Abstract. To estimate the quality of the induced predictive model we
generally use measures of averaged prediction accuracy, such as the relative
mean squared error on test data. Such evaluation fails to provide
local information about reliability of individual predictions, which can
be important in risk-sensitive fields (medicine, finance, industry etc.).
Related work presented several ways for computing individual prediction
reliability estimates for single-target regression models, but has not
considered their use with multi-target regression models that predict a
vector of independent target variables. In this paper we adapt the existing
single-target reliability estimates to multi-target models. In this way
we try to design reliability estimates, which can estimate the prediction
errors without knowing true prediction errors, for multi-target regression
algorithms, as well. We approach this in two ways: by aggregating reliability
estimates for individual target components, and by generalizing
the existing reliability estimates to higher number of dimensions. The
results revealed favorable performance of the reliability estimates that
are based on bagging variance and local cross-validation approaches. The
results are consistent with the related work in single-target reliability
estimates and provide a support for multi-target decision making.

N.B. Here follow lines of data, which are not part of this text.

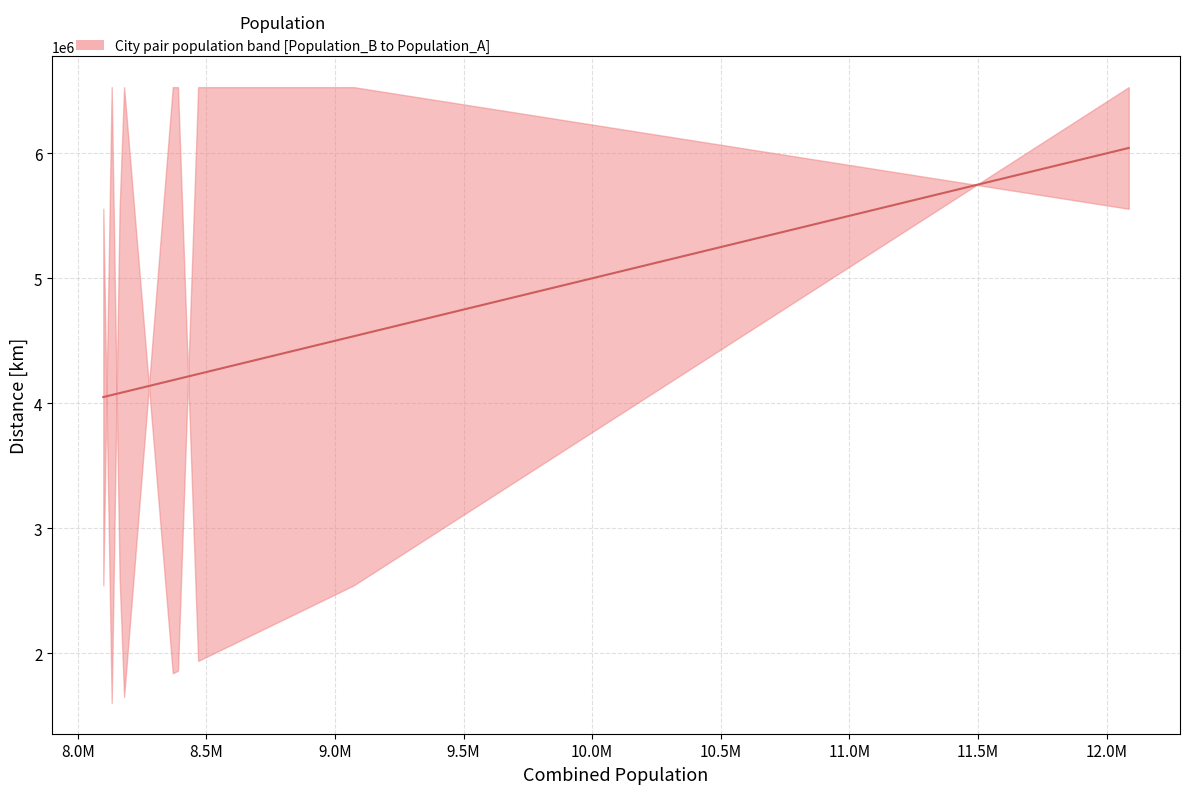

Reading left to right, extract all data points from this chart.

4049598.0	4065884.0	4081253.5	4089995.5	4184621.0	4194723.5	4233965.0	4282140.0	4536423.0	6043098.0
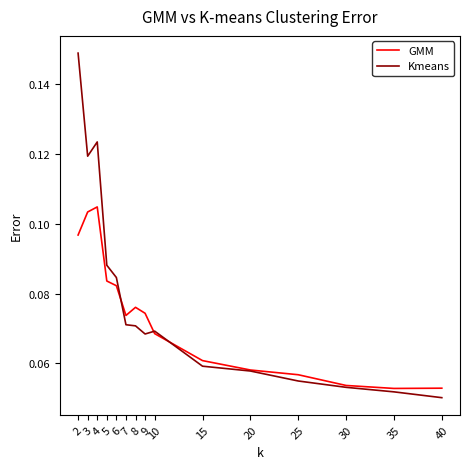

List the series in order of their peak value, lowest first.

GMM, Kmeans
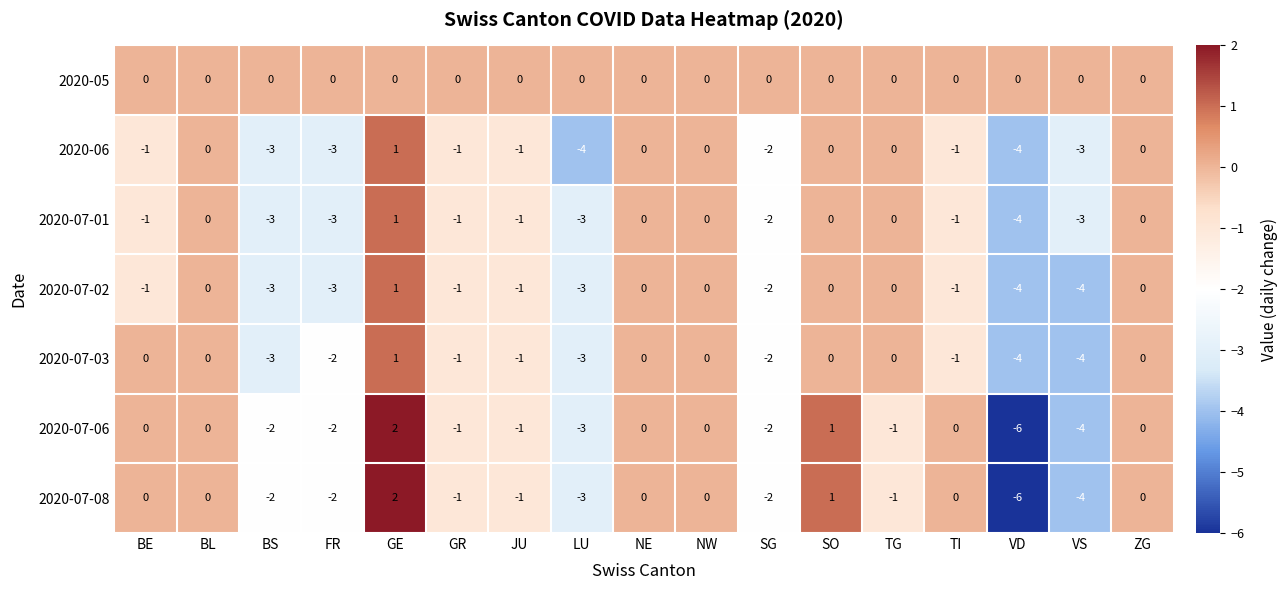

How many 2020-07-08 values are between -2 and 0?

12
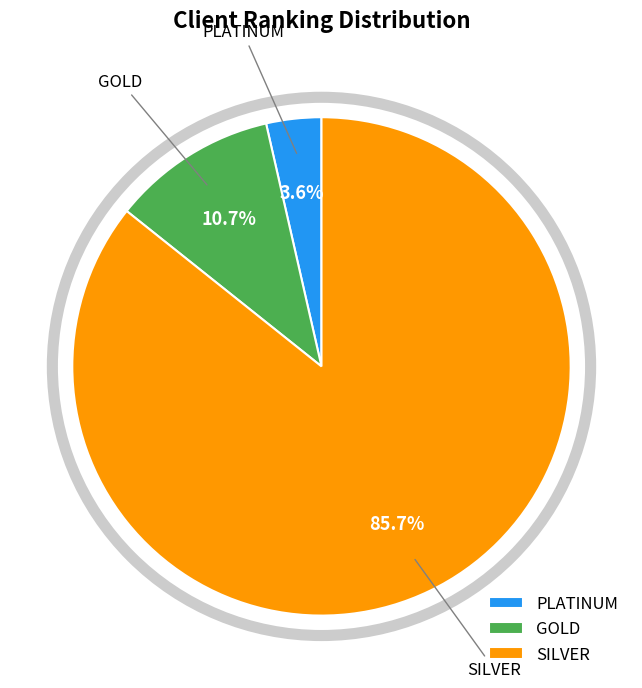

To the nearest percent, what portion does SILVER represent?

86%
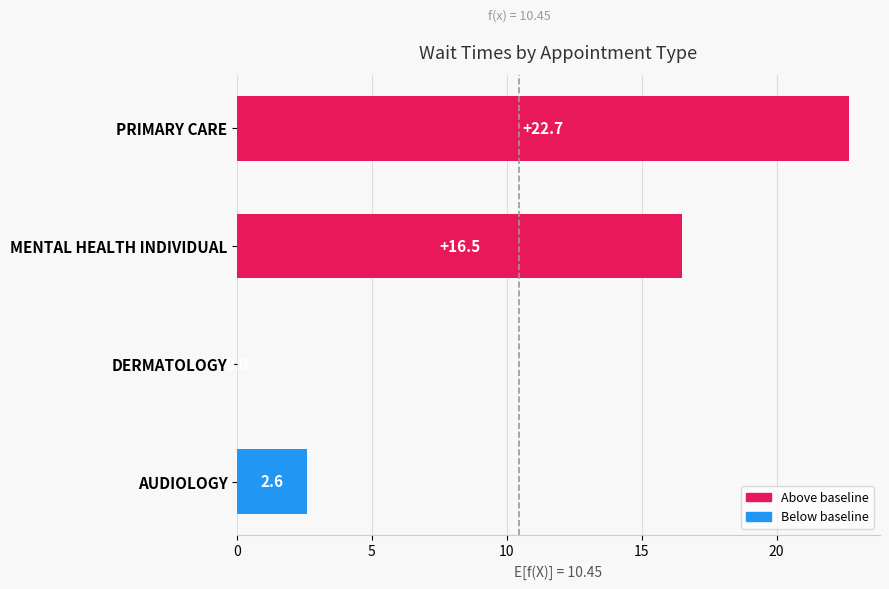

The chart shows a value of 0.0 at DERMATOLOGY. True or false?

True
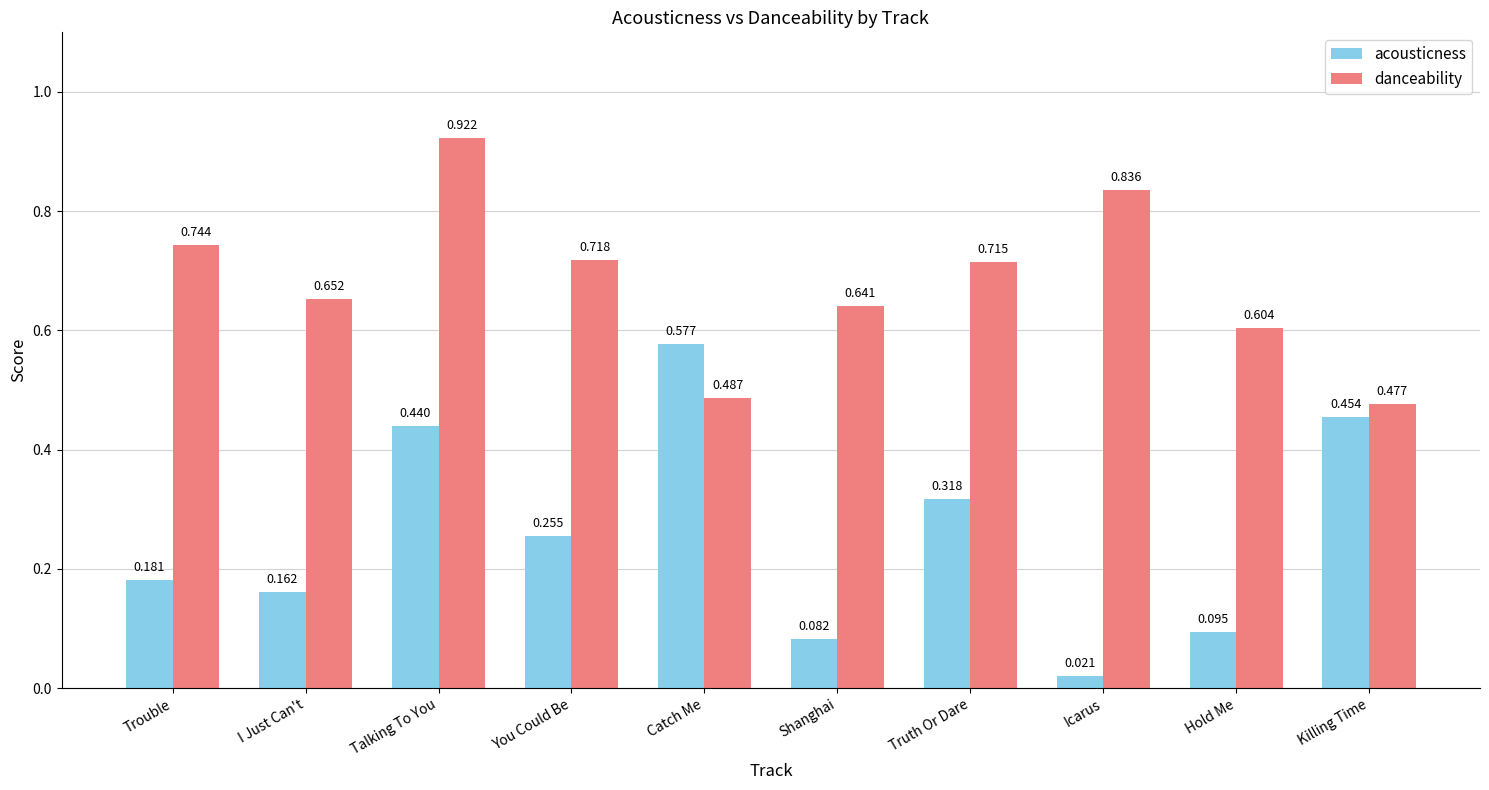

Rank the series at Catch Me from lowest to highest value.

danceability, acousticness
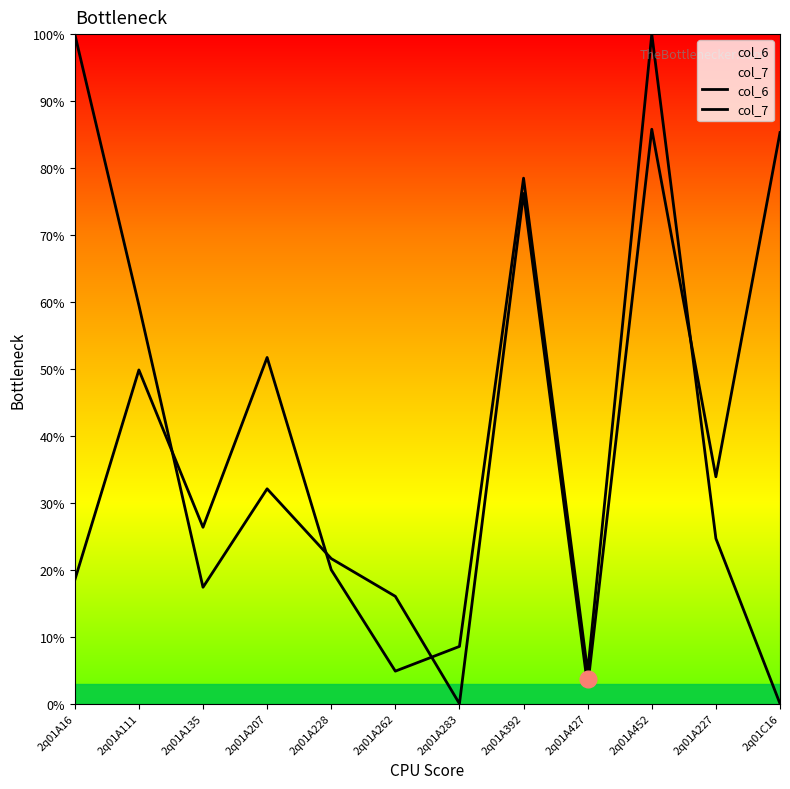

Which series has the largest total across all categories?

col_6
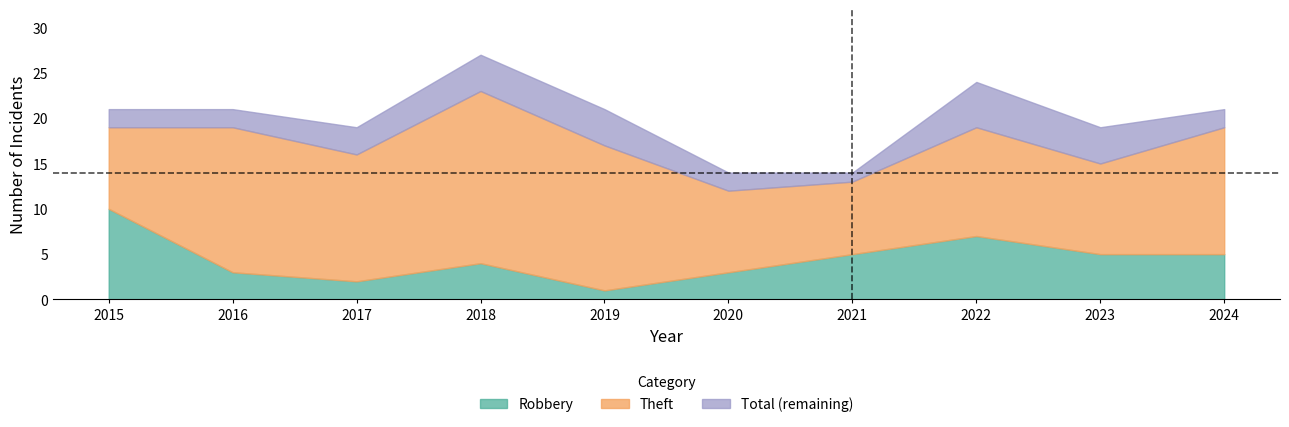

Where is the first local minimum for Total?

2017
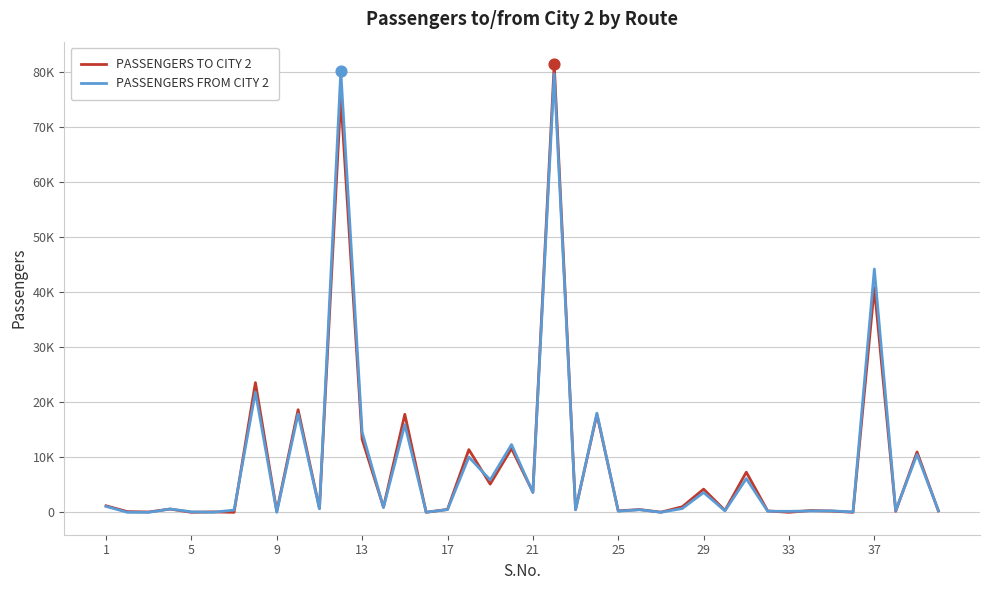

What are all the series names shown in the legend?

PASSENGERS TO CITY 2, PASSENGERS FROM CITY 2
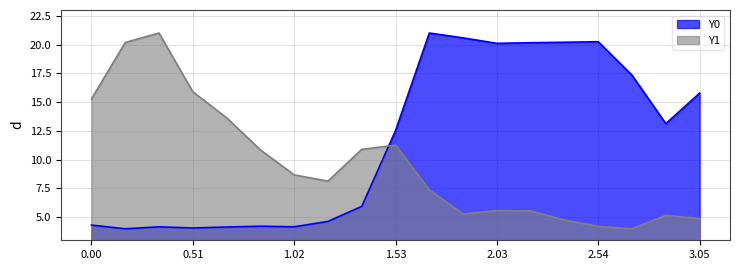

Which series has the largest range (max minus min)?

Y0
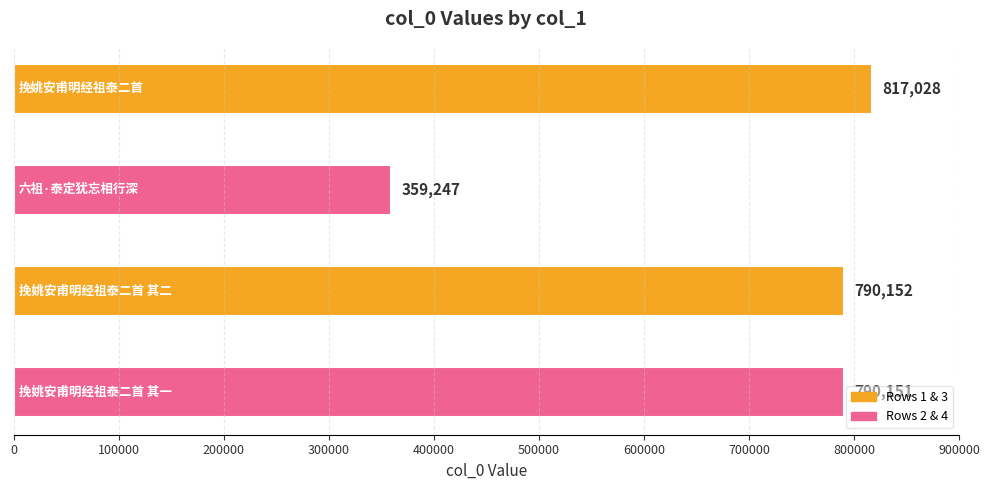

What is the sum of all values?

2756578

In the paper we proposed several approaches for estimating the reliabilities of
individual multi-target regression predictions. The aggregated variants (AM, l
and +) produce a single-valued estimate which is preferable for interpretation
and comparison. The last variant (+) is a direct generalization of the singletarget
estimators from the related work.
Our evaluation showed that best results were achieved using the BAGV and
the LCV reliability estimates regardless the estimate variant. This complies with
the related work on the single-target predictions, where these two estimates also
performed well. Although all of the proposed variants achieve comparable results,
our proposed generalization of existing methods (+) is still the preferred variant
due to its lower computational complexity (as estimates are only calculated once
for all of the target attributes) and the solid theoretical background.
In our further work we intend to additionally evaluate other reliability estimates
in combination with several other regression models. We also plan to test
the adaptation of the proposed methods to multi-target classification.
Reliability estimation of individual predictions offers many advantages especially
when making decisions in highly sensitive environment. Our work provides
an effective support for model-independent multi-target regression.